Humanity is building a better, freer world with more opportunities for everyone, especially for women. That progress deserves everyone’s greatest celebration — and everyone’s continued efforts. That progress also means that, for many of us, the desire to build a family can clash with other important goals, including having a career, pursuing projects and maintaining relationships. No society has solved this yet. These tradeoffs bite deep for parents everywhere. For some parents, that means struggle. For others, that means smaller families than they hoped for. And for too many, it means both.
Yes, celebrate by all means. And I agree that we do have a problem of conflicting desires. As far as I know Spears is correct that no society has yet solved that problem.

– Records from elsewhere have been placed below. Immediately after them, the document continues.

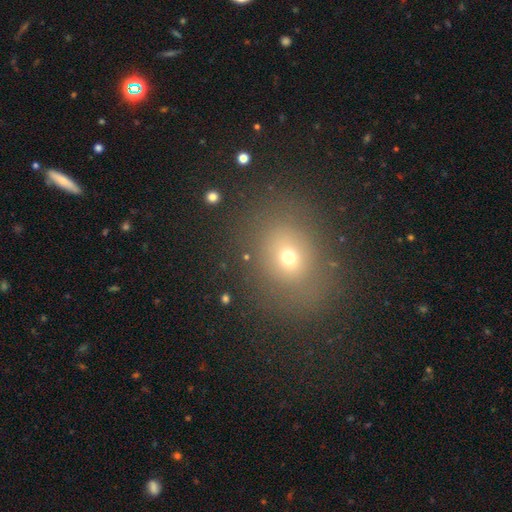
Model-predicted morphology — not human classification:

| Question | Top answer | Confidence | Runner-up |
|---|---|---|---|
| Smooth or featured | smooth | 64% | star or artifact (25%) |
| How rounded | round | 53% | in between (46%) |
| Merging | none | 86% | minor disturbance (8%) |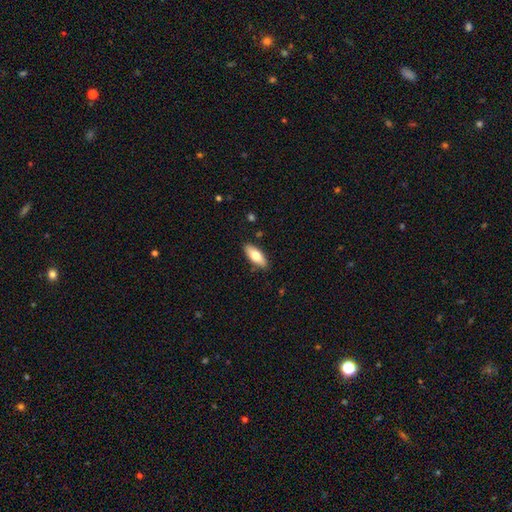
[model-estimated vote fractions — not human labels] smooth-or-featured: smooth: 72% | featured or disk: 22% | star or artifact: 6%
  how-rounded: in between: 78% | cigar-shaped: 20% | round: 2%
  merging: none: 88% | minor disturbance: 9% | major disturbance: 2% | merger: 1%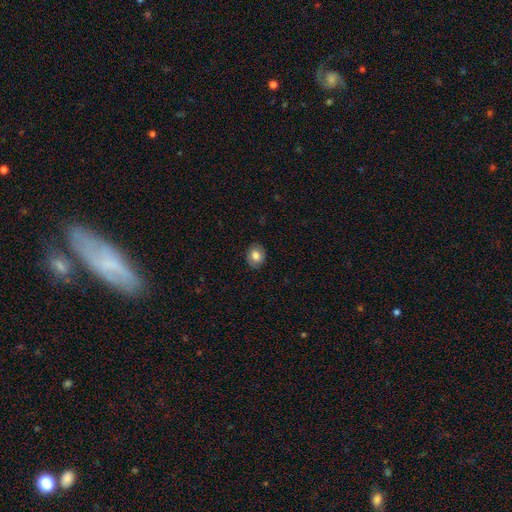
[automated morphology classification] type=smooth (77%); roundness=round (57%); merging=none (86%).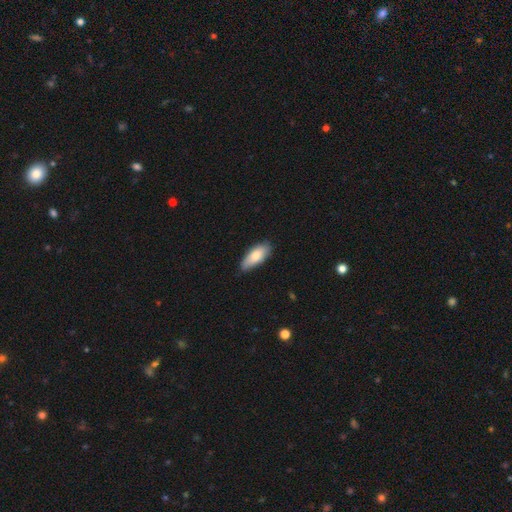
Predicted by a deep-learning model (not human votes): smooth-or-featured: smooth: 78% | featured or disk: 16% | star or artifact: 6%
  how-rounded: in between: 81% | cigar-shaped: 17% | round: 2%
  merging: none: 78% | minor disturbance: 19% | major disturbance: 3% | merger: 1%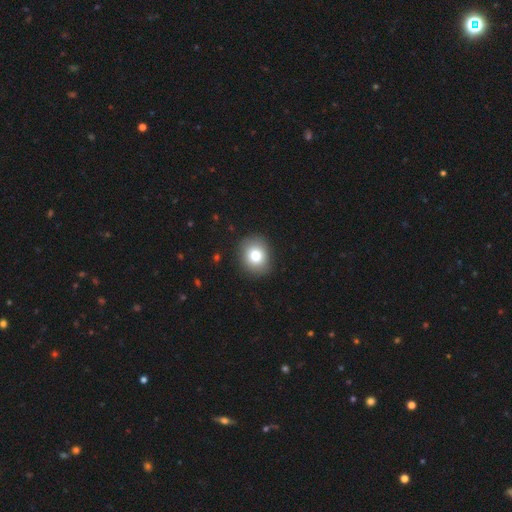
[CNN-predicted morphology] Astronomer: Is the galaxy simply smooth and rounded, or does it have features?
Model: smooth — 80%.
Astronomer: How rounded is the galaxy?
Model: round — 68%.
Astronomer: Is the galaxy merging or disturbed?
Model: none — 88%.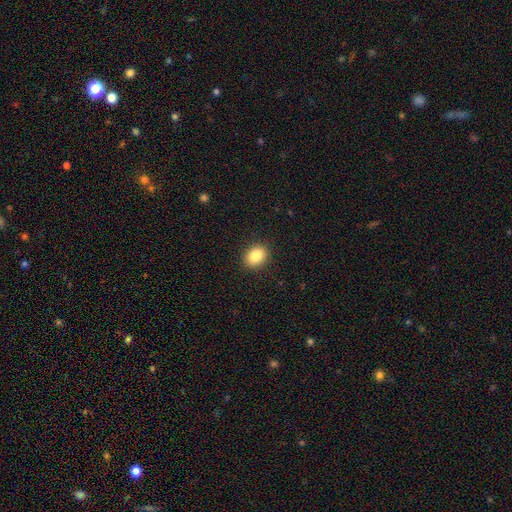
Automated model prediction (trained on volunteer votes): Smooth or featured? Predicted: smooth (p=0.86). How rounded? Predicted: in between (p=0.68). Merging? Predicted: none (p=0.90).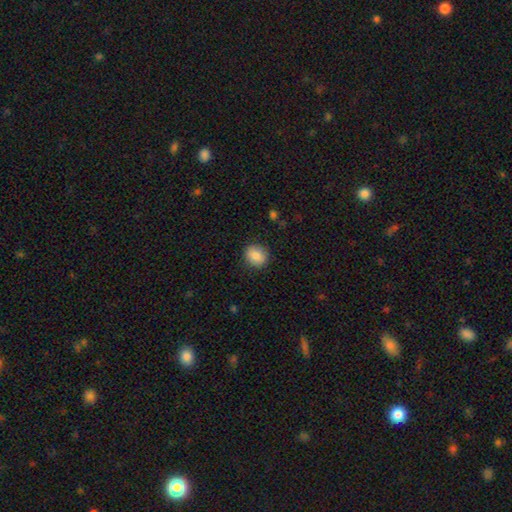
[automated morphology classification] Smooth or featured? Predicted: smooth (p=0.87). How rounded? Predicted: round (p=0.76). Merging? Predicted: none (p=0.88).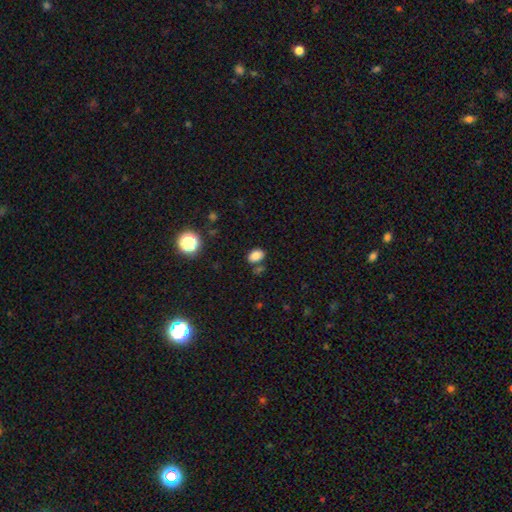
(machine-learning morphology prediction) Smooth or featured? smooth (83%)
How rounded? in between (82%)
Merging? none (73%)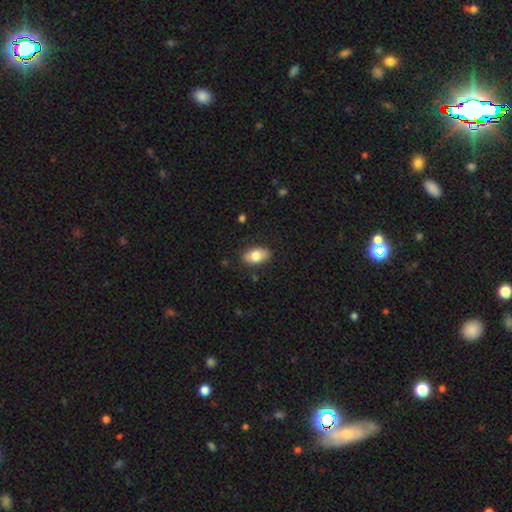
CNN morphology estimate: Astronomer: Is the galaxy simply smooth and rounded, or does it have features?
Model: smooth — 81%.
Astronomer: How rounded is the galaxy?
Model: in between — 92%.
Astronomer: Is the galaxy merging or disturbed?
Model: none — 86%.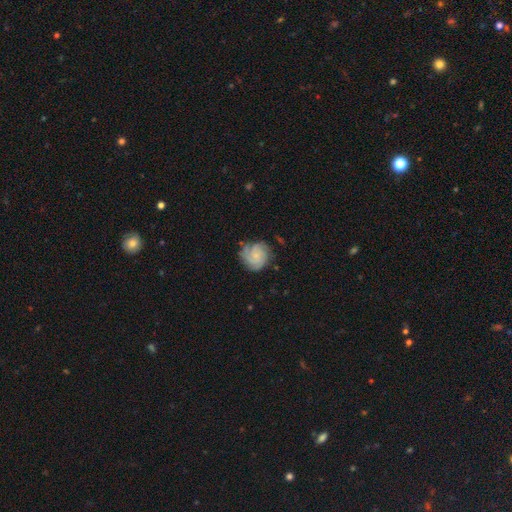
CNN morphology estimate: Smooth or featured? Predicted: featured or disk (p=0.72). Edge-on disk? Predicted: no (p=0.98). Bar? Predicted: no (p=0.76). Spiral arms? Predicted: yes (p=0.95). Spiral winding? Predicted: tight (p=0.66). Spiral arm count? Predicted: 3 (p=0.33). Bulge size? Predicted: small (p=0.67). Merging? Predicted: none (p=0.72).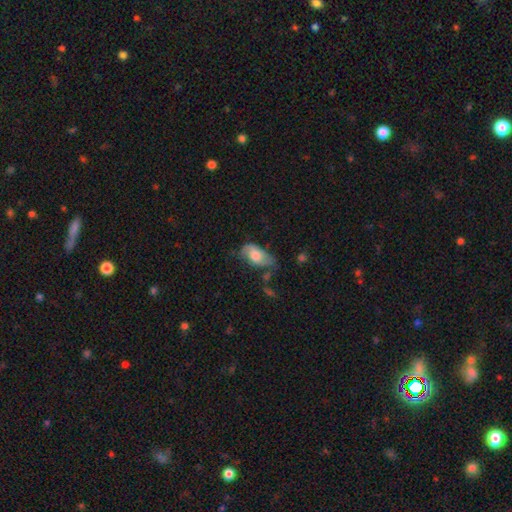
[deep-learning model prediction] Morphology: type=smooth (59%); roundness=in between (91%); merging=none (43%).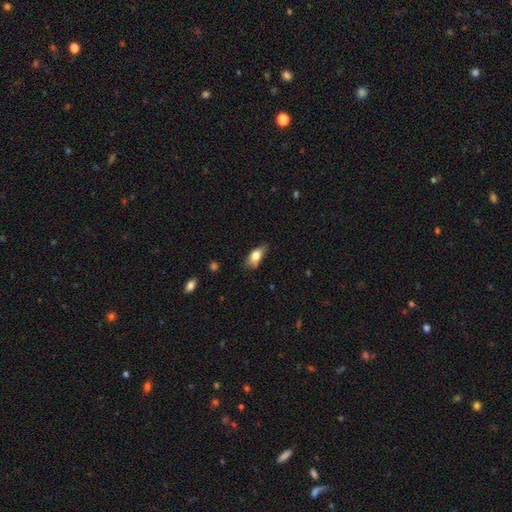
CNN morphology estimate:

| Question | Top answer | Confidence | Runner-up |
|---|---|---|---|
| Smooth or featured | smooth | 71% | featured or disk (21%) |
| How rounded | in between | 81% | cigar-shaped (13%) |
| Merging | none | 61% | minor disturbance (29%) |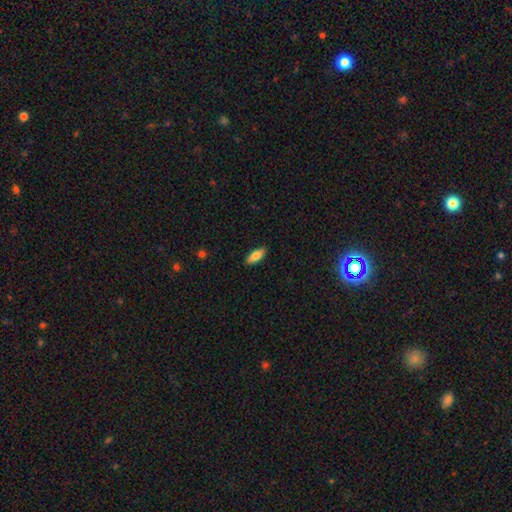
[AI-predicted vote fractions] smooth-or-featured: smooth: 82% | featured or disk: 11% | star or artifact: 6%
  how-rounded: in between: 78% | cigar-shaped: 20% | round: 2%
  merging: none: 87% | minor disturbance: 10% | major disturbance: 2% | merger: 1%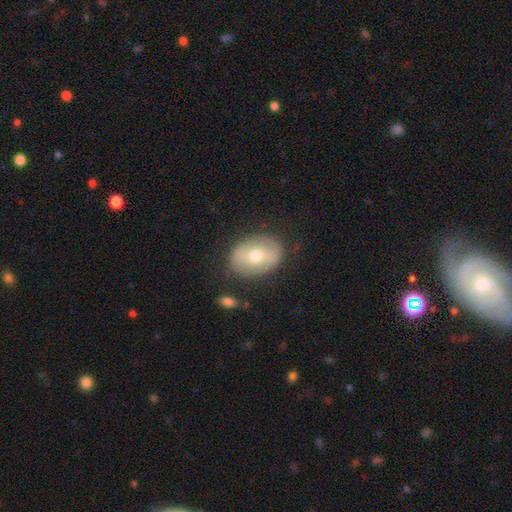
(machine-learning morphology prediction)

But that problem will exist regardless of how large the world’s population grows. The problem, as described, has to do with allocation of time, effort, and resources at the level of individuals and families. Adopting policies that encourge the increase of population beyond 10 billion will do nothing to alleviate the conflict that individuals and families feel about the allocation of their attention and other resources. On that score, such policies will only increase the number of people who feel this clash of desires. How does one enter that clash into the utilitarian calculus of goodness?